• _The problem_
Which lines of the listing below contain the word "TRIANGLE"? Return them.

• _Entries shown_
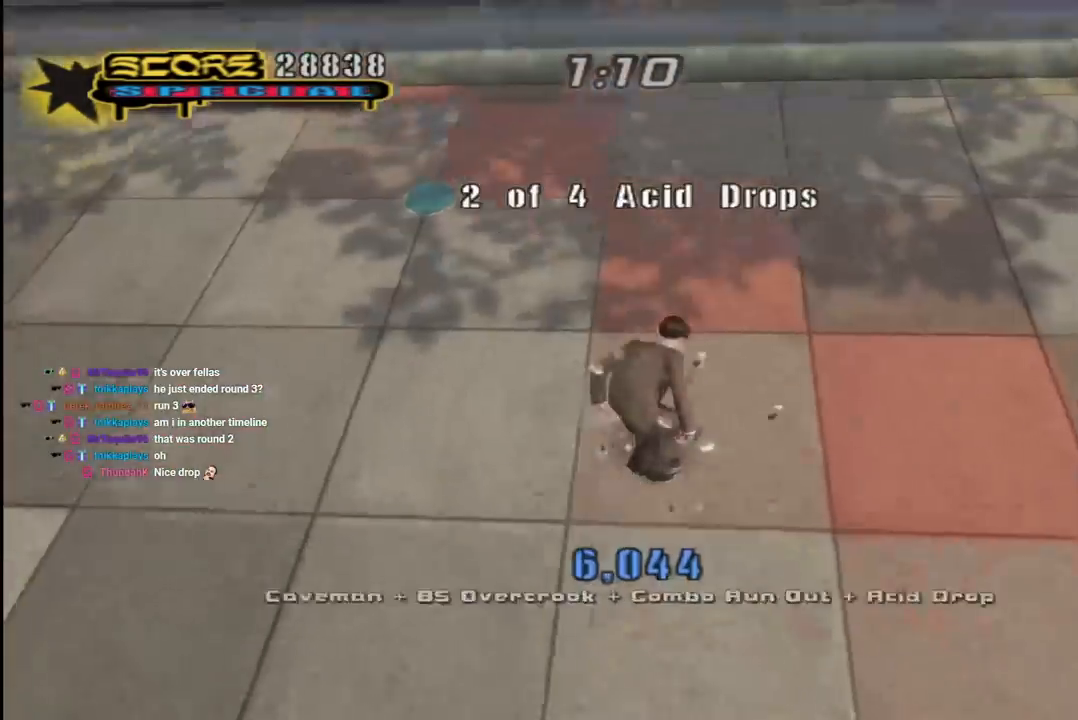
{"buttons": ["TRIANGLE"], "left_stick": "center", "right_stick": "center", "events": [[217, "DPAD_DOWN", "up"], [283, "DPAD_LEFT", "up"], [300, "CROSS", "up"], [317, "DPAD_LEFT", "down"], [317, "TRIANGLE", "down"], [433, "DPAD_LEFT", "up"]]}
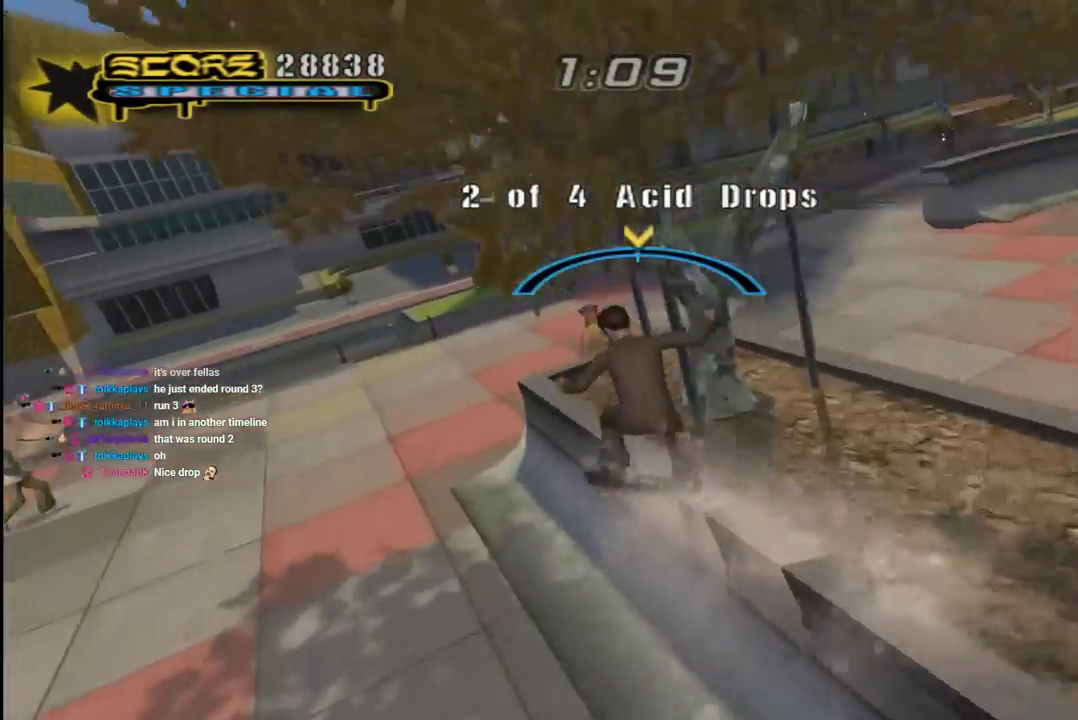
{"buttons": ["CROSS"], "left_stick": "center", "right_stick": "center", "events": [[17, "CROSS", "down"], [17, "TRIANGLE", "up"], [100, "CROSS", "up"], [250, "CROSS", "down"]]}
...
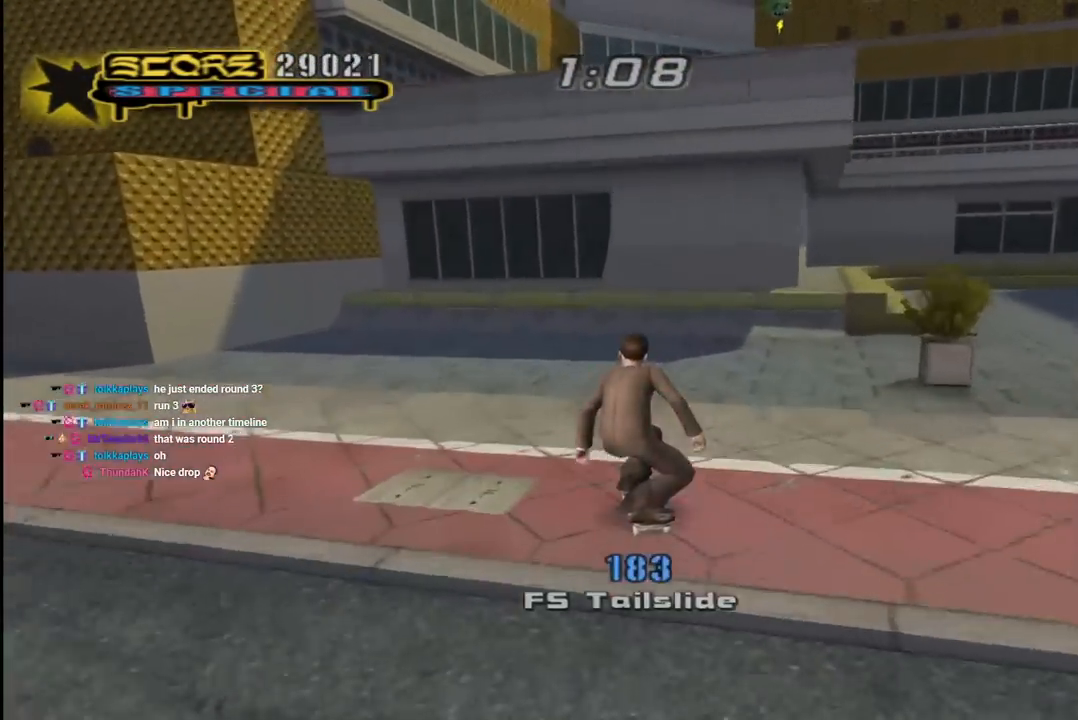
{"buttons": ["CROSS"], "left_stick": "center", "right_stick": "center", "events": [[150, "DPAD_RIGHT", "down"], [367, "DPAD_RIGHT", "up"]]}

• _Answer box_
{"buttons": ["TRIANGLE"], "left_stick": "center", "right_stick": "center", "events": [[217, "DPAD_DOWN", "up"], [283, "DPAD_LEFT", "up"], [300, "CROSS", "up"], [317, "DPAD_LEFT", "down"], [317, "TRIANGLE", "down"], [433, "DPAD_LEFT", "up"]]}
{"buttons": ["CROSS"], "left_stick": "center", "right_stick": "center", "events": [[17, "CROSS", "down"], [17, "TRIANGLE", "up"], [100, "CROSS", "up"], [250, "CROSS", "down"]]}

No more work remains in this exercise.